A cena lamentável do agora ex-técnico do Desportiva Rafael Soriano agredindo, com uma cabeçada, a assistente de arbitragem Marcielly Neto, no intervalo da partida entre Nova Venécia e Desportiva pelo Capixabão, no domingo (10), rodou o país e ganhou repercussão internacional.
Diversas autoridades, de dentro e fora do mundo do futebol, repudiaram a agressão. Políticos capixabas foram a público cobrar punição. O técnico foi expulso do jogo, demitido do time e suspenso por 30 dias pelo Tribunal de Justiça Desportiva de Futebol do Espírito Santo.
A reação foi rápida e diversos segmentos da sociedade cobram uma punição mais severa para que cenas como essa não se repitam. Mas a agressão no campo de futebol, diante das câmeras, não se trata de um caso isolado. Pelo contrário, é mais um entre tantos outros casos, muitas vezes sem testemunhas, que apontam para um mal que assombra o Espírito Santo há décadas: a violência contra a mulher e os consequentes casos de feminicídios.
O Espírito Santo já ocupou o triste ranking de ser o estado mais perigoso para mulheres, segundo o Instituto de Pesquisa Econômica e Aplicada (Ipea). Em 2009 foram registrados, em solo capixaba, 11 homicídios para cada 100 mil mulheres. Índice muito acima da média nacional que, na época, era de 5,22 homicídios para cada 100 mil.
De lá pra cá, as taxas vinham caindo e chegaram a 4,4 homicídios a cada 100 mil mulheres, em 2019, segundo dados do Observatório de Segurança Pública do Governo do Estado. Mas, desde então, a taxa é crescente. Em 2020 foram registrados 4,9 homicídios/100 mil mulheres e, no ano passado, foram mortas 5,1 mulheres para cada 100 mil.
O ano de 2021 apresentou um aumento de 46,2% nos casos de feminicídio – que é quando a mulher é morta por questão de gênero, normalmente pelo companheiro ou pelo ex, depois de uma convivência marcada por violência física, psicológica, sexual e/ou patrimonial. Foram 38 casos durante o ano contra 26 registrados em 2020.
De janeiro a março deste ano foram registrados 28 assassinatos de mulheres no Estado. O número é 33,3% maior do que o registrado no mesmo período do ano passado, quando 21 mulheres foram mortas. Vila Velha é o município mais violento, somando 32% dessas mortes (9 crimes). Dos 28 homicídios, 6 (21%) foram registrados como feminicídio.
Políticas públicas são aplicadas pelo Estado. Além do trabalho ostensivo das forças de segurança, projetos como o “Homem que é homem”, da Polícia Civil, e o recém-lançado “Mulher Segura” – que consiste no monitoramento, por tornozeleira, do agressor, associado à medida protetiva concedida pela Justiça – são tentativas de se combater a violência doméstica.
Tentativas essas que muitas vezes são em vão quando cenas covardes como a do jogo no estádio Zenor Pedrosa acontecem. Ou quando mulheres, parlamentares, são desrespeitadas e mandadas calar a boca. Ou ainda quando mulheres, profissionais, são atacadas em sua honra.
Notas de repúdio não têm impedido o ciclo da violência contra a mulher capixaba. São necessárias ações, preventivas e punitivas, para que se interrompa essa marcha que tem o potencial de levar o Espírito Santo a ocupar novamente o triste e vergonhoso lugar que ostentou no passado.
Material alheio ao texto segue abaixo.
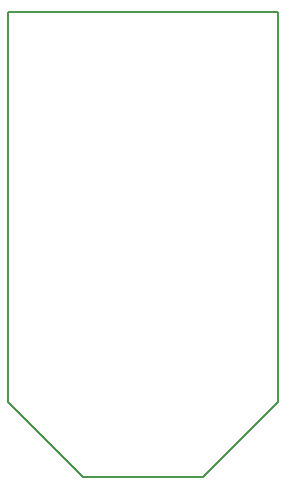
<source format=gko>
G04 #@! TF.FileFunction,Profile,NP*
%FSLAX46Y46*%
G04 Gerber Fmt 4.6, Leading zero omitted, Abs format (unit mm)*
G04 Created by KiCad (PCBNEW (2016-05-03 BZR 6266)-product) date Mon Jul 11 05:07:49 2016*
%MOMM*%
%LPD*%
G01*
G04 APERTURE LIST*
%ADD10C,0.350000*%
%ADD11C,0.150000*%
G04 APERTURE END LIST*
D10*
D11*
X152400000Y-85090000D02*
X152400000Y-118110000D01*
X129540000Y-85090000D02*
X152400000Y-85090000D01*
X129540000Y-118110000D02*
X129540000Y-85090000D01*
X146050000Y-124460000D02*
X135890000Y-124460000D01*
X152400000Y-118110000D02*
X146050000Y-124460000D01*
X129540000Y-118110000D02*
X135890000Y-124460000D01*
M02*

</source>
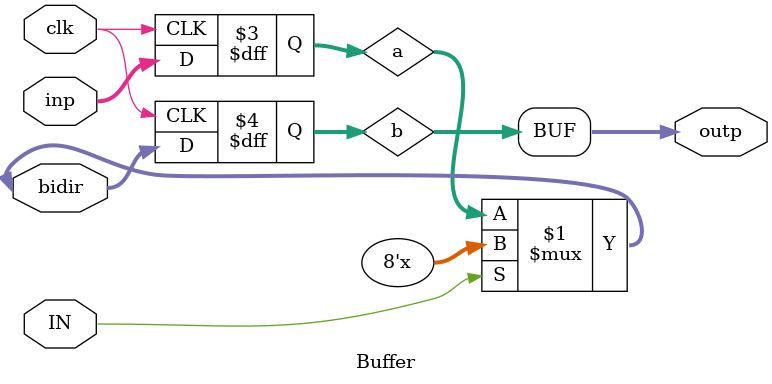
<source format=v>
`timescale 1ns / 1ps
module Buffer (IN, clk, inp, outp, bidir);


input   IN;//selector
input   clk;
input   [7:0] inp;//entrada_datos, dato q quiero enviar
output  [7:0] outp;//salida, dato q se recibe de rtc
inout   [7:0] bidir;//IN_OUT_RTC
//output  [7:0] x;
reg     [7:0] a;
reg     [7:0] b;

assign bidir = IN ? 8'bz : a;
assign outp  = b;

// Always Construct

always @ (posedge clk)
begin
    b <= bidir;
    a <= inp;
end

endmodule


/*

module BUS_IO2(
    input wire clk,      // The standard clock
    input wire Dato_1, Dato_2,  // señal para leer o escribir
    input wire [7:0]data_in,    // Data to send out when direction is 1
    output wire [7:0]data_out,   // Result of input pin when direction is 0
    inout  [7:0]io_port     // The i/o port to send data through
    );

    reg [7:0]a, b;    

    assign io_port  = Dato_2 ? a : 8'bz;
    assign data_out = b;

    always @ (posedge clk)
    begin
	 a <= data_in;
	 if (Dato_1)
       b <= io_port;
    end

endmodule
*/
</source>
O Estado que é nota A no equilíbrio fiscal e nas contas públicas, que foi considerado o mais transparente nos dados sobre a pandemia, que tem a capital como uma das 10 melhores cidades em qualidade de vida, que tem um Fundo Soberano para garantir o futuro das próximas gerações, que conta com belezas naturais e uma cultura capazes de encantar os turistas mais exigentes não pode aceitar conviver com tantos casos de desrespeito e violência à figura feminina.
E aqui cabe uma ressalva: o desafio de se combater a violência contra a mulher não é de um único ator, não é só das forças de segurança. Cabe também às famílias, às escolas, às igrejas, aos esportistas, aos políticos, às celebridades e a toda sociedade desconstruir os pilares do machismo que sustentam a desigualdade de gênero e a violência. E essa ação precisa começar já!